> _Consigne_
D'après l'extrait choisi, de quel penseur Emile Ollivier était-il l'admirateur dans sa jeunesse ?

> _Extrait choisi_
Elle lui a été un affreux supplice, et qu’il a enduré avec plus de fierté morale que de patience naturelle. Car il n’était pas, de nature, l’homme d’une tragique destinée. Vif, gai, merveilleusement doué pour la lutte, épris de ses idées, et de leur succès comme du sien, virtuose applaudi des grands jours parlementaires, content de réussites telles que le paradoxe de transformer en un régime de liberté l’Empire autoritaire et d’être, sans mortel accident de doctrines, le ministre de Napoléon III et l’un des rares républicains qu’on ait connus, il avait accompli des prouesses avec facilité. Sensible à toutes innovations et trouvailles de l’esprit, dans sa jeunesse ; admirateur de Proudhon, socialiste, comme beaucoup de napoléoniens qui se cherchent ; Provençal, et que la Provence fêtait de cette double aubade : « Vive Emile Ollivier ! vive la République ! » une sagesse attentive le prit de bonne heure et le conduisit par les meilleurs chemins. Sans heurt et sans secousse, il était allé à l’Empire : ou plutôt, il amena l’Empire à lui. Il avait l’intelligence agile et prime-sautière. En outre, il savait travailler, lire, méditer et il portait allègrement l’érudition d’un grand lettré. Les arts le divertissaient et il employait la philosophie à l’ornement de ses convictions spiritualistes. Homme d’Etat, il eut des plaisirs de poète. Puis, il fut, dans son pays, comme un exilé.

> _Données fournies_
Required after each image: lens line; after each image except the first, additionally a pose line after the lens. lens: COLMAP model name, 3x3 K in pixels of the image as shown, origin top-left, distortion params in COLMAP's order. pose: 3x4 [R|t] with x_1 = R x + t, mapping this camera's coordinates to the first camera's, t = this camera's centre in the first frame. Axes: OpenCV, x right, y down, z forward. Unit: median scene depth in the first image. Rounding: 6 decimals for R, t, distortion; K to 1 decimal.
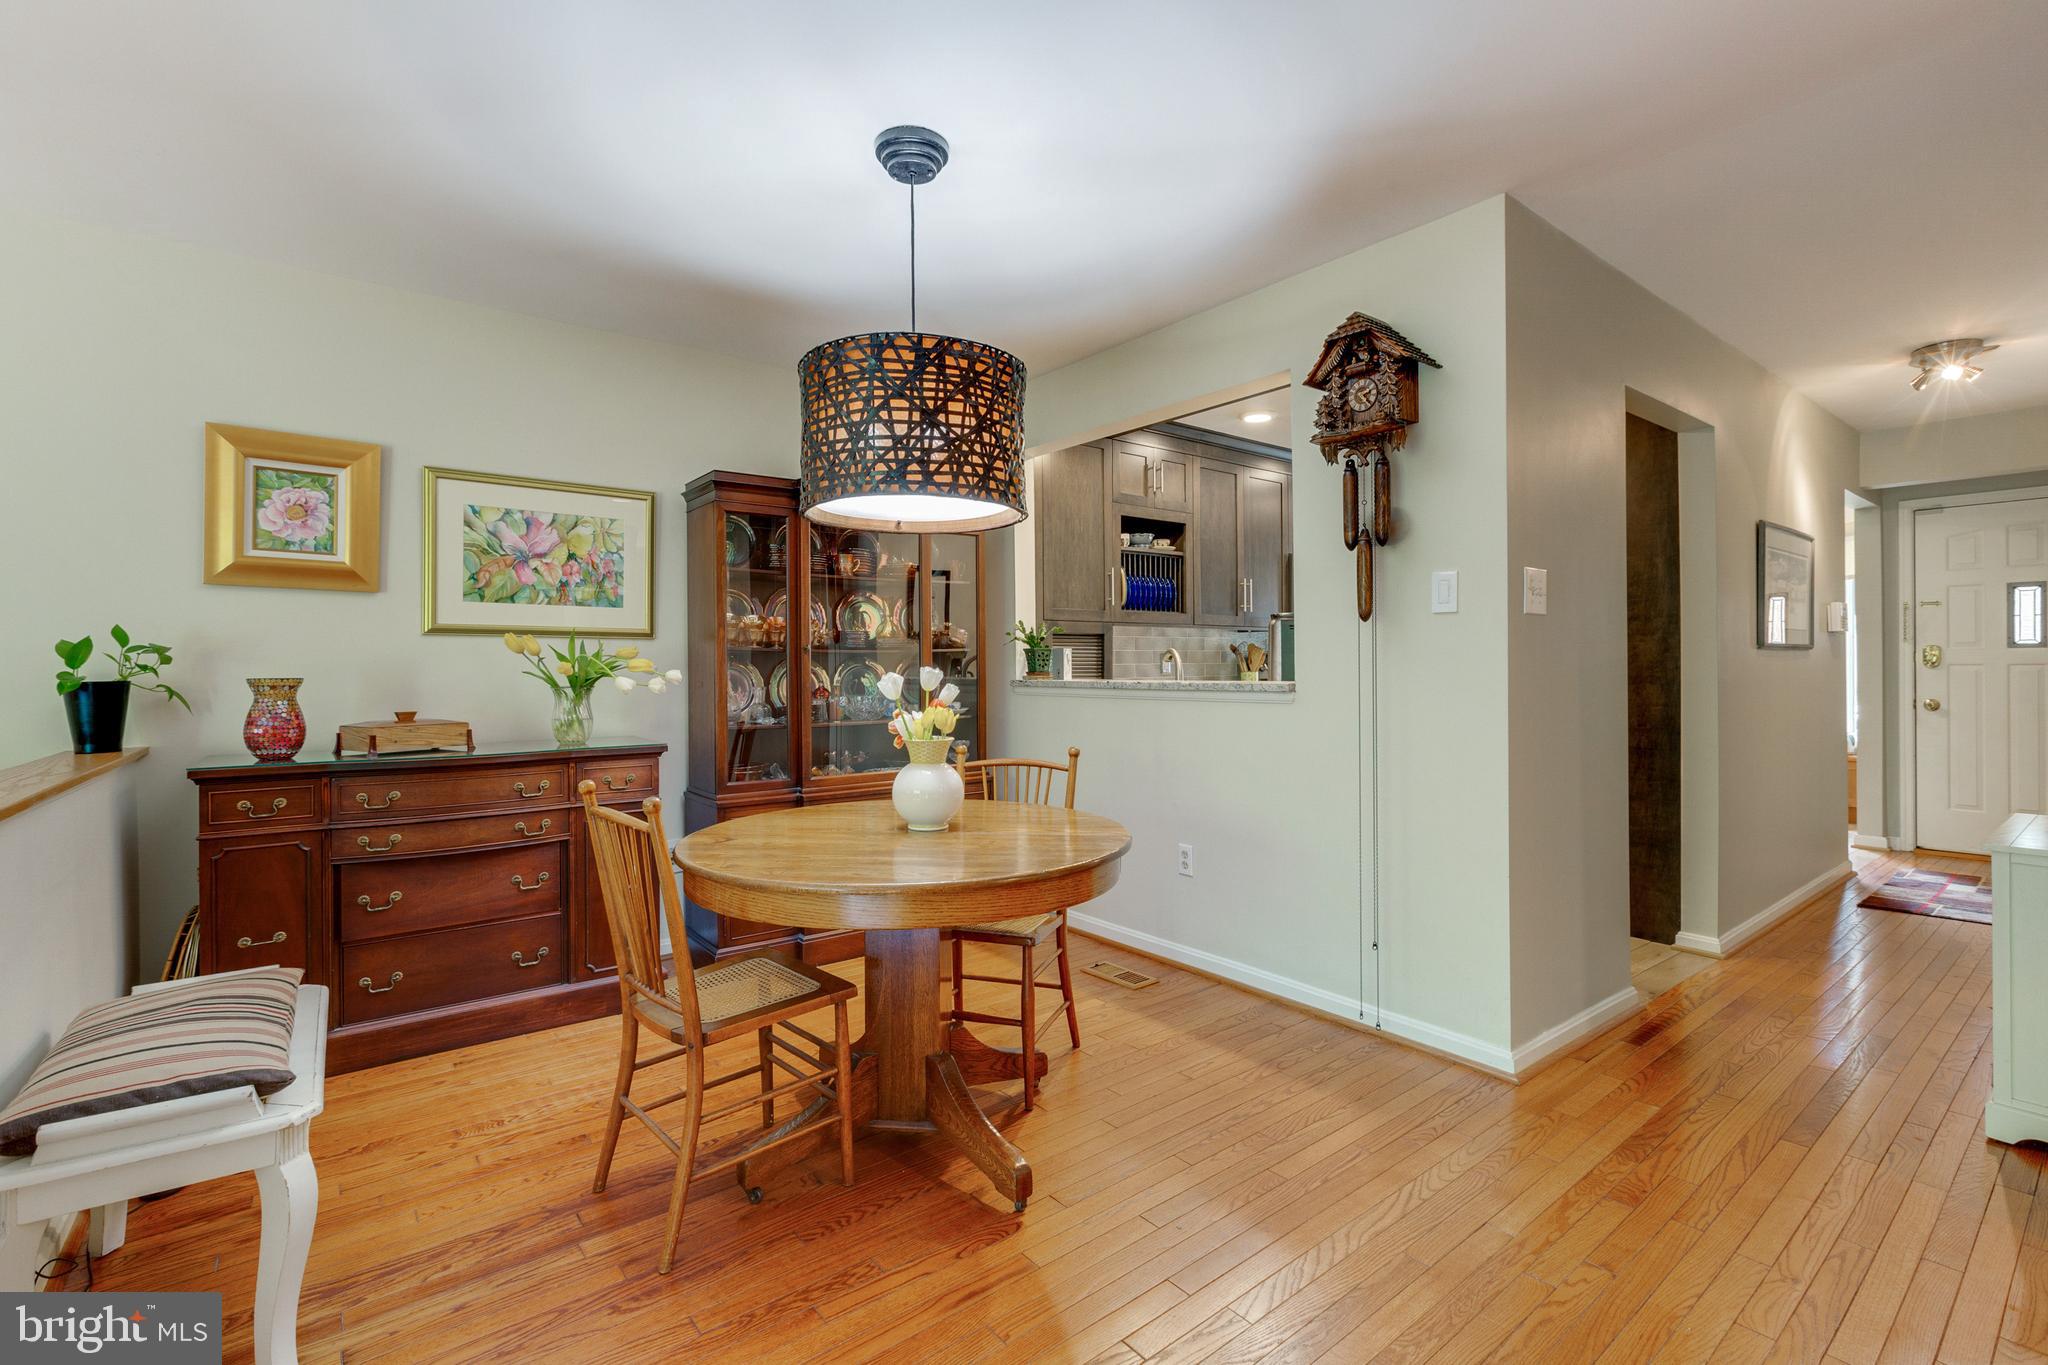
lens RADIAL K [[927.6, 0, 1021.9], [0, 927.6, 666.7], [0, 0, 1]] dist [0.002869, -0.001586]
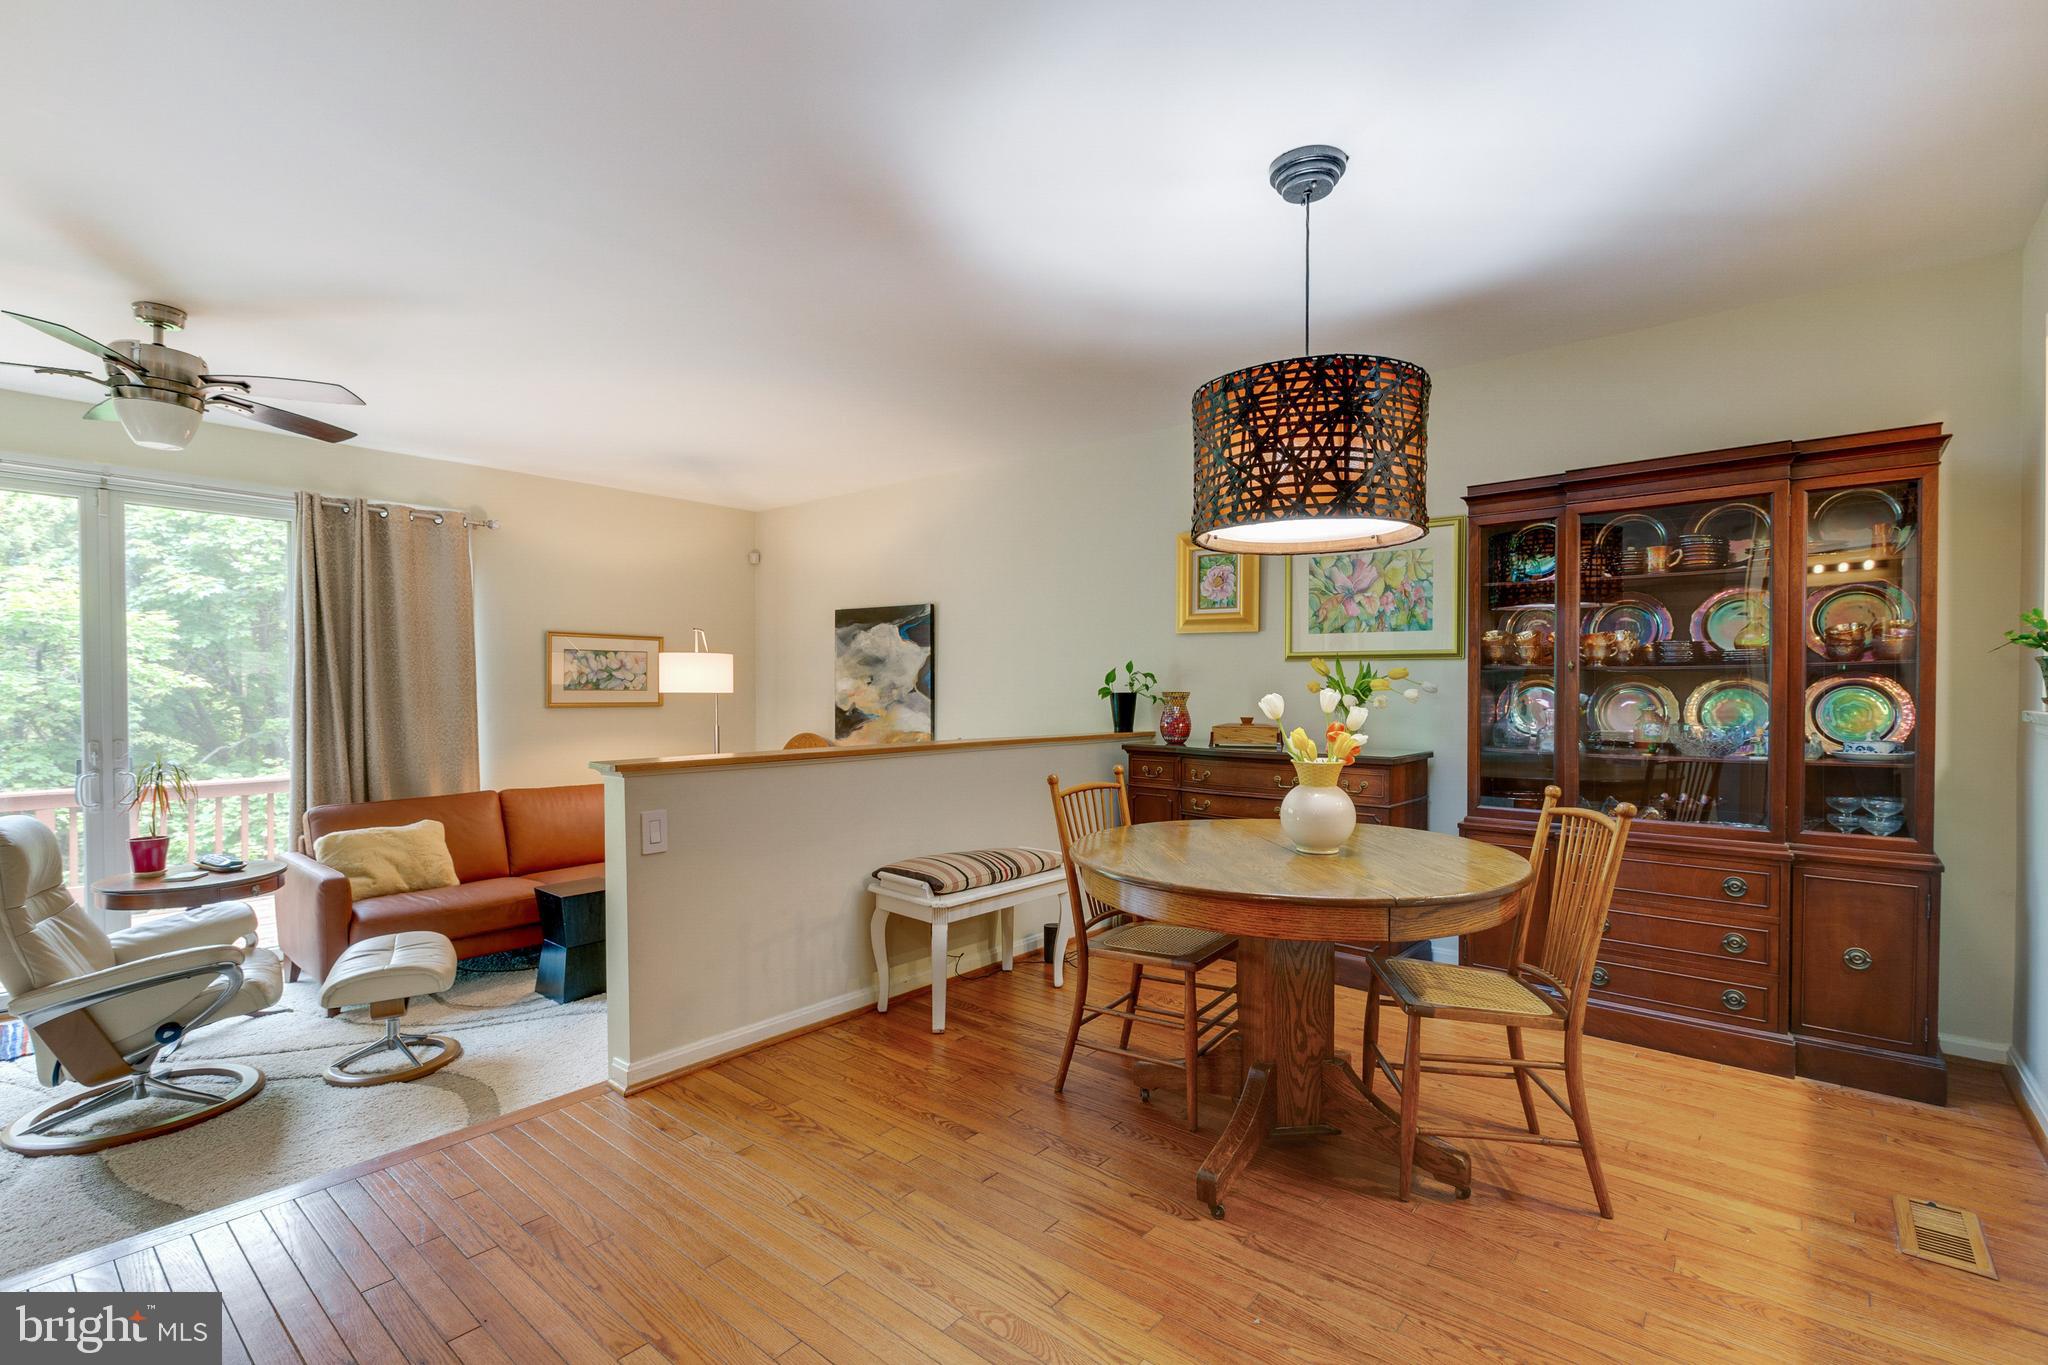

> _Tâche accomplie_
De Proudhon.